■ Exercise description
Your job with the data below is to output exactly the lines from the one holding "### 1. Calculadora de Física" down to the one holding "- Fórmula do Aumento da Imagem", both included, and no others.

Stored items from a collection
----------------
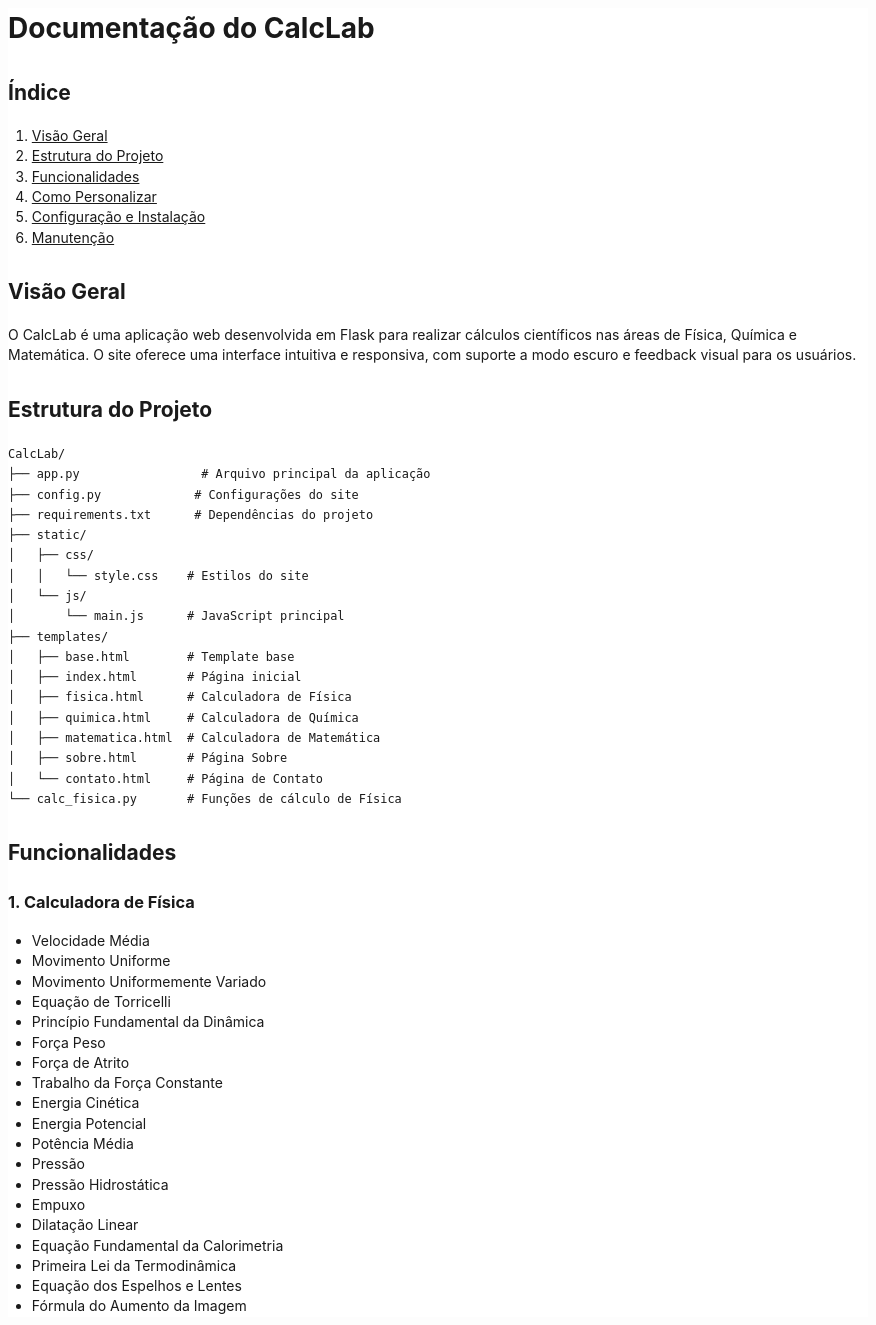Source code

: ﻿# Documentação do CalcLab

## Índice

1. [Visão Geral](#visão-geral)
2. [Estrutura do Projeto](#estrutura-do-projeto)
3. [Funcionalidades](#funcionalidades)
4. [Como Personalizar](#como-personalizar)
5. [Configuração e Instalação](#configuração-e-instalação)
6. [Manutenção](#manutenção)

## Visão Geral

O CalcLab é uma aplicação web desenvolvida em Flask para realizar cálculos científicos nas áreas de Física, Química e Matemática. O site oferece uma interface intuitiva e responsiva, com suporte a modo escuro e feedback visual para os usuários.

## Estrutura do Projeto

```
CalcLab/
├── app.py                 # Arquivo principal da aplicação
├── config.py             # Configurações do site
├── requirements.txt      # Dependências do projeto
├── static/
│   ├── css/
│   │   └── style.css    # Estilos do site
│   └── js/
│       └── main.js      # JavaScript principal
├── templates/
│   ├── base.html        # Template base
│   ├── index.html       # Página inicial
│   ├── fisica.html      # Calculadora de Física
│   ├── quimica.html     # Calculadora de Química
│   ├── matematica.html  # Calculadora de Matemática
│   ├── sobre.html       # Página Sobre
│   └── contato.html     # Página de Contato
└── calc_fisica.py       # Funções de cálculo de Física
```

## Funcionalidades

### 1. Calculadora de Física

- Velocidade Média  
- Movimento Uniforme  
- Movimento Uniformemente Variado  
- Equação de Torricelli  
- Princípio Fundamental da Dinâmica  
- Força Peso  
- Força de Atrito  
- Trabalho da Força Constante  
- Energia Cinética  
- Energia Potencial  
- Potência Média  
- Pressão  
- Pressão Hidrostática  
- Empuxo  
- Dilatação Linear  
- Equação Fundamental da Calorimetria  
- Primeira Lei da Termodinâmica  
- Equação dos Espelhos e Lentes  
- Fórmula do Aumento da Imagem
----------------
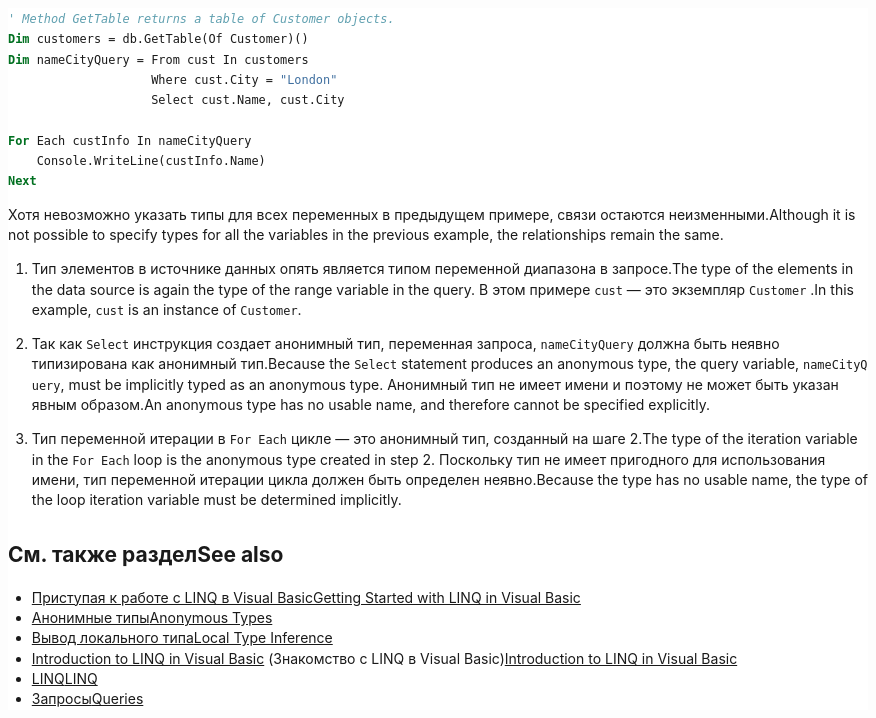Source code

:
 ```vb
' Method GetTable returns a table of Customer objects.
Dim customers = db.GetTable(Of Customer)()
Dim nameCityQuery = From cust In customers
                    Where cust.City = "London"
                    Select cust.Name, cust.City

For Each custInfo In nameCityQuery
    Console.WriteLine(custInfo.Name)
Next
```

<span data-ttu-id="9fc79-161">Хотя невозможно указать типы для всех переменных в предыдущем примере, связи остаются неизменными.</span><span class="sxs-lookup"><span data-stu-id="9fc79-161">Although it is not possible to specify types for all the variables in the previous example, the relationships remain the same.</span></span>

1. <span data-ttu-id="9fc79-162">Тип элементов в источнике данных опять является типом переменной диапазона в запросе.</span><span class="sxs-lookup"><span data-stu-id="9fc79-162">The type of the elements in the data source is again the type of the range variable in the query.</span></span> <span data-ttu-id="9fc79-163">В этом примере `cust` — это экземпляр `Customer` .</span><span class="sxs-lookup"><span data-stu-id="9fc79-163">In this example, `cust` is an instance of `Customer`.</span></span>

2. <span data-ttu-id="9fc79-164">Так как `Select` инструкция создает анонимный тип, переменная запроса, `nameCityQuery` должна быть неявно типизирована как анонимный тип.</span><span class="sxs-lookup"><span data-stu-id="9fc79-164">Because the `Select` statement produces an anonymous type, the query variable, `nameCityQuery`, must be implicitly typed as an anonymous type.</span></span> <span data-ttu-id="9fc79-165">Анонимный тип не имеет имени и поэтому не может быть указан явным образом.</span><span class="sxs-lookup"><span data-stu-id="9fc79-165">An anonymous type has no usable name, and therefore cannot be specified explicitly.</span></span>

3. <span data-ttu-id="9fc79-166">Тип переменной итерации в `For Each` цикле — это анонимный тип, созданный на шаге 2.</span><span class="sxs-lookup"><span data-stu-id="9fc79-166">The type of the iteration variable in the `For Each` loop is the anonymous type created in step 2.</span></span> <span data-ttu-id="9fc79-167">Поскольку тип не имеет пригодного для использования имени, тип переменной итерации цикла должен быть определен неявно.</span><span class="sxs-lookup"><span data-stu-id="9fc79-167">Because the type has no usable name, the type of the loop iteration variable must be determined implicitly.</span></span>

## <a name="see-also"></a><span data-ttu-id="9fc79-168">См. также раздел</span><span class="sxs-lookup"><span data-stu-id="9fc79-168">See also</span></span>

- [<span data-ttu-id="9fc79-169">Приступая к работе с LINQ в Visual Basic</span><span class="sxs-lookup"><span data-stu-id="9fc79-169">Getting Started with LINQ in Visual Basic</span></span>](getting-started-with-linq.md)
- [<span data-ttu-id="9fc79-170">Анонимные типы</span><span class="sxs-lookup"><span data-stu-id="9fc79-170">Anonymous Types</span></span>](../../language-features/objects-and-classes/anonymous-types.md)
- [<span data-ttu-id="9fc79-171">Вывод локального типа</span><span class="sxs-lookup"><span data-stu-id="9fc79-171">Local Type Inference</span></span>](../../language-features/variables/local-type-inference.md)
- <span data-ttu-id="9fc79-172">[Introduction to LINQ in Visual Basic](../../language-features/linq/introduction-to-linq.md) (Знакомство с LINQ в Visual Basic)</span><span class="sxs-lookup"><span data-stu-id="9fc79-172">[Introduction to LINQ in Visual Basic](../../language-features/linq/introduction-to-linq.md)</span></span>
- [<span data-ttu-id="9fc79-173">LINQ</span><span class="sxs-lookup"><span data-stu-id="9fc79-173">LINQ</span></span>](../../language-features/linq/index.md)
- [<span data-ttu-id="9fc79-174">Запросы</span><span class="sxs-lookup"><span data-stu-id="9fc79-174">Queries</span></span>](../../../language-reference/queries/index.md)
----------------
■ Problem solution
### 1. Calculadora de Física

- Velocidade Média  
- Movimento Uniforme  
- Movimento Uniformemente Variado  
- Equação de Torricelli  
- Princípio Fundamental da Dinâmica  
- Força Peso  
- Força de Atrito  
- Trabalho da Força Constante  
- Energia Cinética  
- Energia Potencial  
- Potência Média  
- Pressão  
- Pressão Hidrostática  
- Empuxo  
- Dilatação Linear  
- Equação Fundamental da Calorimetria  
- Primeira Lei da Termodinâmica  
- Equação dos Espelhos e Lentes  
- Fórmula do Aumento da Imagem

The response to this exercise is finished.